TOTABUAN.CO – Mantan Wakil Menteri Hukum dan Hak Asasi Manusi Denny Indrayana membantah sistem payment gateway atau pembayaran pembuatan paspor secara elektronik menyebabkan kerugian negara. Melalui kuasa hukum, Heru Widodo, Denny mengatakan pihaknya telah mempelajari perkara hukum yang menjerat dirinya oleh kepolisian.
“Intinya, Rp 32 sekian miliar adalah yang disetorkan dan diterima ke kas negara. Itu bukan kerugian negara,” ujar Heru di teras gedung Bareskrim Polri, Jumat (27/3/2015) siang.
Bantahan Denny tersebut terkait pernyataan Kepala Divisi Humas Polri Brigjen (Pol) Anton Charliyan beberapa waktu lalu yang menyebut bahwa penyidik telah memperkirakan adanya dugaan kerugian negara akibat kesalahan yang Denny buat. Anton menyebut kerugian negara mencapai Rp 32.093.692.000.
Selain itu, pihak Denny juga mengklarifikasi pernyataan Anton sebelumnya yang menyatakan bahwa sistem payment gatewaymelakukan pungutan liar sebesar Rp 605 juta. Menurut Heru, uang dengan jumlah tersebut adalah total biaya pemohon paspor.
“Dan itu sifatnya kasuistik. Pemohon yang tak menggunakan transaksi elektronik itu bisa membayar di loket dan itu tidak dikenakan biaya,” ujar Heru.

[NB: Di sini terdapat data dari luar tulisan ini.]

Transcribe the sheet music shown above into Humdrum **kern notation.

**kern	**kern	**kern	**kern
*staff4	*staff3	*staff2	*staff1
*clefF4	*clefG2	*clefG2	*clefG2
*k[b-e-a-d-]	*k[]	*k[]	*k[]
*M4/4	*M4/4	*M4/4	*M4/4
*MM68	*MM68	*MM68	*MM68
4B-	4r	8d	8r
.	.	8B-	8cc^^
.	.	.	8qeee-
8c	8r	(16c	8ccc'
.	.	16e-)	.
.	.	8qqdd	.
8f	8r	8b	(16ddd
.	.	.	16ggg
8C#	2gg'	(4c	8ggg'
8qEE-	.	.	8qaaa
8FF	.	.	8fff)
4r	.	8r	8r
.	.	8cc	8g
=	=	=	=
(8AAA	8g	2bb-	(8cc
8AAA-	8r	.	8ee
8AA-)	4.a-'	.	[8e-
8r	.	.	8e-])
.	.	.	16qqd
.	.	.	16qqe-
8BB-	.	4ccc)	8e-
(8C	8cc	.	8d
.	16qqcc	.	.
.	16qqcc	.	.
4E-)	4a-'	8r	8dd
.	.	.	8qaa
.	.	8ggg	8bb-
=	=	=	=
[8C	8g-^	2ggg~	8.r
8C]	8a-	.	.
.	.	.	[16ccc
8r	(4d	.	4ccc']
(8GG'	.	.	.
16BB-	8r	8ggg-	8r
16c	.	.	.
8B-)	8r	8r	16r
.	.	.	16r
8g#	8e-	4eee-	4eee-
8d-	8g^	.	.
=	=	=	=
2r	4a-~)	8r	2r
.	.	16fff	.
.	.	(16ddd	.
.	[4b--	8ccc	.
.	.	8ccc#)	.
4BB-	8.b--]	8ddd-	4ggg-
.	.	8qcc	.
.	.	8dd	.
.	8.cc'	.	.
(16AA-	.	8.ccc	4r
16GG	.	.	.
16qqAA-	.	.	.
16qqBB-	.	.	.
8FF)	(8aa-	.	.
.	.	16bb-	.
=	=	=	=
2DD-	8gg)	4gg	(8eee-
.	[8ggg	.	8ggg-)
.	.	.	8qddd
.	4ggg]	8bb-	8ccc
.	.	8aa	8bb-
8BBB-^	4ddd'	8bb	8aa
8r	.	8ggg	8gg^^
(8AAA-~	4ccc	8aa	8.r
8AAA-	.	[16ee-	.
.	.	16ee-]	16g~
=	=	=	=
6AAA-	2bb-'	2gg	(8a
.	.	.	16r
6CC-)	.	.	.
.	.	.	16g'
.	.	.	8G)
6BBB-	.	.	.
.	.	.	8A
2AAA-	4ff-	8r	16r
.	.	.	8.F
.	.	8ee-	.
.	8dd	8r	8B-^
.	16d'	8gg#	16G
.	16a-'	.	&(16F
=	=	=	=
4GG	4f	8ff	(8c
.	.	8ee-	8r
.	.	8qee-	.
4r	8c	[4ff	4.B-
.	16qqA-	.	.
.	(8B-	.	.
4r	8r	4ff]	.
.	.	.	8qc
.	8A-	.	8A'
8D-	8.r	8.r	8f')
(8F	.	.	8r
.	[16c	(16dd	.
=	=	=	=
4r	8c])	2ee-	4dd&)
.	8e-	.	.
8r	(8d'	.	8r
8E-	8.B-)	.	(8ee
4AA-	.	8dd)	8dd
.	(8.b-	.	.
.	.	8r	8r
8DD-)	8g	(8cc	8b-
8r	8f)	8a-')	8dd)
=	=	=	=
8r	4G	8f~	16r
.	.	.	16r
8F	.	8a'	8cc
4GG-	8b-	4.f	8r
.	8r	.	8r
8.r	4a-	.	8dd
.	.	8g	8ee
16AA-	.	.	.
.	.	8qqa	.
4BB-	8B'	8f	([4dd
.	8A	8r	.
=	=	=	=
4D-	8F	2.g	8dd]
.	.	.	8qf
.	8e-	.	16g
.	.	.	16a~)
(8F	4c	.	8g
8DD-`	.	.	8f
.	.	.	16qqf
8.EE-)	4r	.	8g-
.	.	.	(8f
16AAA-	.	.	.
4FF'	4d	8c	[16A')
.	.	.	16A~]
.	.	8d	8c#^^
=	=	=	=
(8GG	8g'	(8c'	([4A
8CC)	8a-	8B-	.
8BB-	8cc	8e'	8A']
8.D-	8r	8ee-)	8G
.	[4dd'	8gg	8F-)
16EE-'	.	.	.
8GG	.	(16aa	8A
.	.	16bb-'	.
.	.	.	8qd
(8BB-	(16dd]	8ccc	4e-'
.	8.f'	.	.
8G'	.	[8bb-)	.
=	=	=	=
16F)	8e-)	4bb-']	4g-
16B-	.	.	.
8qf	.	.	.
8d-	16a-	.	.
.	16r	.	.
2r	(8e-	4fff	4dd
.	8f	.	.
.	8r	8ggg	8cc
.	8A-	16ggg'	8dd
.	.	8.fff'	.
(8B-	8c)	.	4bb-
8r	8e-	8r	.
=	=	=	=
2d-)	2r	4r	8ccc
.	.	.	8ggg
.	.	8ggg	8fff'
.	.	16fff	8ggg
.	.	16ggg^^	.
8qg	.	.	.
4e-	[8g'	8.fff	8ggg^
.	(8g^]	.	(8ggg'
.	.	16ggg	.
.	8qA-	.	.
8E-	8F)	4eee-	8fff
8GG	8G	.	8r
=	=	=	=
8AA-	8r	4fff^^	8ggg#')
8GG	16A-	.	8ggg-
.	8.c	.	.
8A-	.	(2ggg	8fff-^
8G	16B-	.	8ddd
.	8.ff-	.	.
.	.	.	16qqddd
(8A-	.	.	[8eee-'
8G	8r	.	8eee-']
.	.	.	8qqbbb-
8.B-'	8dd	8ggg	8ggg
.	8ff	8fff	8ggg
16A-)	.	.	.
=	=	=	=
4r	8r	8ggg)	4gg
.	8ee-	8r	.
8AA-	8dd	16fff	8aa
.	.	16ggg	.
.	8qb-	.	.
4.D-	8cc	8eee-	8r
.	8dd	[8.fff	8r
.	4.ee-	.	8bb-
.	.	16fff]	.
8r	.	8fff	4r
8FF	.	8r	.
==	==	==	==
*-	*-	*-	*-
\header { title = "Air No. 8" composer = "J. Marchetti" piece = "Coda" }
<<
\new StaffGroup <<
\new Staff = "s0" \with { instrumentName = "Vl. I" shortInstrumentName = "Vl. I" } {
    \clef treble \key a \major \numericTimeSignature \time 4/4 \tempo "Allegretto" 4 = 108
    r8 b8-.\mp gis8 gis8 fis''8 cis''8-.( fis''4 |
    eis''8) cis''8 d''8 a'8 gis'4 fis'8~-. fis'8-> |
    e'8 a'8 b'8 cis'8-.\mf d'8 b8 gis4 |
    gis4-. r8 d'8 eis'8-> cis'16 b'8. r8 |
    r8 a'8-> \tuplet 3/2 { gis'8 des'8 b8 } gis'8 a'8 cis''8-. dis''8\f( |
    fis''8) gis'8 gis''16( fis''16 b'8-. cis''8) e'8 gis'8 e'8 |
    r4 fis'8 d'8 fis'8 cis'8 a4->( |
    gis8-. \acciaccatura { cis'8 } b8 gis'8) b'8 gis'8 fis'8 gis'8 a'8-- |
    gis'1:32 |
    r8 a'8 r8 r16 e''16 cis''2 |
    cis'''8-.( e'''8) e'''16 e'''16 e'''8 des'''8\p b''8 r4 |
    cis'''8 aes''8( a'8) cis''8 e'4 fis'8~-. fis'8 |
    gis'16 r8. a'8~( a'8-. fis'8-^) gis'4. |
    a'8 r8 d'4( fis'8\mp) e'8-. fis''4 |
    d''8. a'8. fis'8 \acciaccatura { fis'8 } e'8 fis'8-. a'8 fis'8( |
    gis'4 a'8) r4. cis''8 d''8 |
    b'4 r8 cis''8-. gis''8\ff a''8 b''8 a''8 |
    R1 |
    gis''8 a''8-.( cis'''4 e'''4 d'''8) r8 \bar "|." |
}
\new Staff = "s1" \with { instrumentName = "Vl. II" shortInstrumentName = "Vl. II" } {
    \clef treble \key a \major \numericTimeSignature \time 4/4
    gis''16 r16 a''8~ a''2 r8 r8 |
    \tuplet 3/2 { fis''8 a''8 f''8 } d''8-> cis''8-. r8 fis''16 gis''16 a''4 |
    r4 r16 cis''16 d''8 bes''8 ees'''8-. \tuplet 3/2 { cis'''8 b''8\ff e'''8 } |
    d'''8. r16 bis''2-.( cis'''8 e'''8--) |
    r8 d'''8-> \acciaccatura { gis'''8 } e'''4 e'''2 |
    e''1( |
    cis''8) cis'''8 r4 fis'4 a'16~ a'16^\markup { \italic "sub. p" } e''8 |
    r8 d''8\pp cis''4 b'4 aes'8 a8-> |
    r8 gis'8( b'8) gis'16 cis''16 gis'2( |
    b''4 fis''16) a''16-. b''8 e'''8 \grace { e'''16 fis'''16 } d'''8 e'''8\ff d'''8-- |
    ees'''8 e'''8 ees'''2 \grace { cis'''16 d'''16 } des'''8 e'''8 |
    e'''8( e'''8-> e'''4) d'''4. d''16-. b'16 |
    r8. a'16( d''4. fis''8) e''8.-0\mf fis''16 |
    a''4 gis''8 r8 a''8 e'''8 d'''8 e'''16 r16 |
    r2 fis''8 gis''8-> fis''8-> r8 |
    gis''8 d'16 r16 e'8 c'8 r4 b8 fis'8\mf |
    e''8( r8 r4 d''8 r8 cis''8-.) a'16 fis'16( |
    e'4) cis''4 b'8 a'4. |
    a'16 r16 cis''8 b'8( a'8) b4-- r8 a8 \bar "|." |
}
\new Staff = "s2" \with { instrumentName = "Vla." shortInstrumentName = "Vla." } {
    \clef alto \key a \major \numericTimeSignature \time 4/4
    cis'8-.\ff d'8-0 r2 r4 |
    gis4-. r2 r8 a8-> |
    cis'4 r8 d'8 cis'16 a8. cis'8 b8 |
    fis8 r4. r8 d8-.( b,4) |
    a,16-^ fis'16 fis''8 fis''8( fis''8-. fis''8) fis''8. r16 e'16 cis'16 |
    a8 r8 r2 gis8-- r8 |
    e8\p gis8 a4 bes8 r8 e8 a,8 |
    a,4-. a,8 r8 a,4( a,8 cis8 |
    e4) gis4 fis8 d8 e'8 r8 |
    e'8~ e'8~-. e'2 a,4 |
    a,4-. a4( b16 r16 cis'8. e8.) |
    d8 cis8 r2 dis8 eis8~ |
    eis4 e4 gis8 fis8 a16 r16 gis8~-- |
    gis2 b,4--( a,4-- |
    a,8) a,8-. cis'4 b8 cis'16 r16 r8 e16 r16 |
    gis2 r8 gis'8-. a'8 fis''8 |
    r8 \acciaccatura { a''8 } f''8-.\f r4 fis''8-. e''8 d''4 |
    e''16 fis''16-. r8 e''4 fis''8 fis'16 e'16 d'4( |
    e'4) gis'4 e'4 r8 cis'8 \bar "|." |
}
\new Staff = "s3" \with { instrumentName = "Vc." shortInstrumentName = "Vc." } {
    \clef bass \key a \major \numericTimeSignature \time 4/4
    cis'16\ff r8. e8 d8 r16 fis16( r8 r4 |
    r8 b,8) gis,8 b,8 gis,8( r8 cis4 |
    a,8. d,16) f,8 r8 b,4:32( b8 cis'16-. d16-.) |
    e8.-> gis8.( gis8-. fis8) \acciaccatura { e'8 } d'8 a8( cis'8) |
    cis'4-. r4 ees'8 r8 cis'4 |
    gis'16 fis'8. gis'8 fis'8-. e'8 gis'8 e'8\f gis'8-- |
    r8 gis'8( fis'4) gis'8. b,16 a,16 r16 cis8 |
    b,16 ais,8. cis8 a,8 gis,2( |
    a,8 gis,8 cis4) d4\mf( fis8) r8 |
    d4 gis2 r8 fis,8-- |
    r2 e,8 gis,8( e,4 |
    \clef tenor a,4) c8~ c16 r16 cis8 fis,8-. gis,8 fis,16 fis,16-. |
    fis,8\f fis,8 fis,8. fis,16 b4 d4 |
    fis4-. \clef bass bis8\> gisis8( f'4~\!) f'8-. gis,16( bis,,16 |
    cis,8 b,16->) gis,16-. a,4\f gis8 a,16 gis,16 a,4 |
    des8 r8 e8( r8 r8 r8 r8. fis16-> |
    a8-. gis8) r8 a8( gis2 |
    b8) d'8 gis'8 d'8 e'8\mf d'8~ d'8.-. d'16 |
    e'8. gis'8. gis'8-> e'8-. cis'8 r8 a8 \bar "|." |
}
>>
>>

Denny datang ke gedung Bareskrim Polri didampingi sembilan orang kuasa hukumnya. Dengan mengenakan kemeja batik merah, Denny datang sekitar pukul 13.50 WIB. Setelah menyampaikan pernyataannya ke wartawan, Denny melangkah masuk ke gedung Bareskrim.
Penyidik Direktorat Tindak Pidana Korupsi Bareskrim Polri menetapkan Denny Indrayana sebagai tersangka. Denny diduga kuat menyalahgunakan wewenang dalam program sistem pembayaran pembuatan paspor secara elektronik atau payment gateway.
Penyidik mengenakan Pasal 2 ayat (1), Pasal 3 dan Pasal 23 Undang-Undang Nomor 31 Tahun 1999 tentang Tindak Pidana Korupsi juncto Pasal 421 KUHP Juncto Pasal 55 ayat (1) ke satu KUHP tentang penyalahgunaan wewenang secara bersama-sama.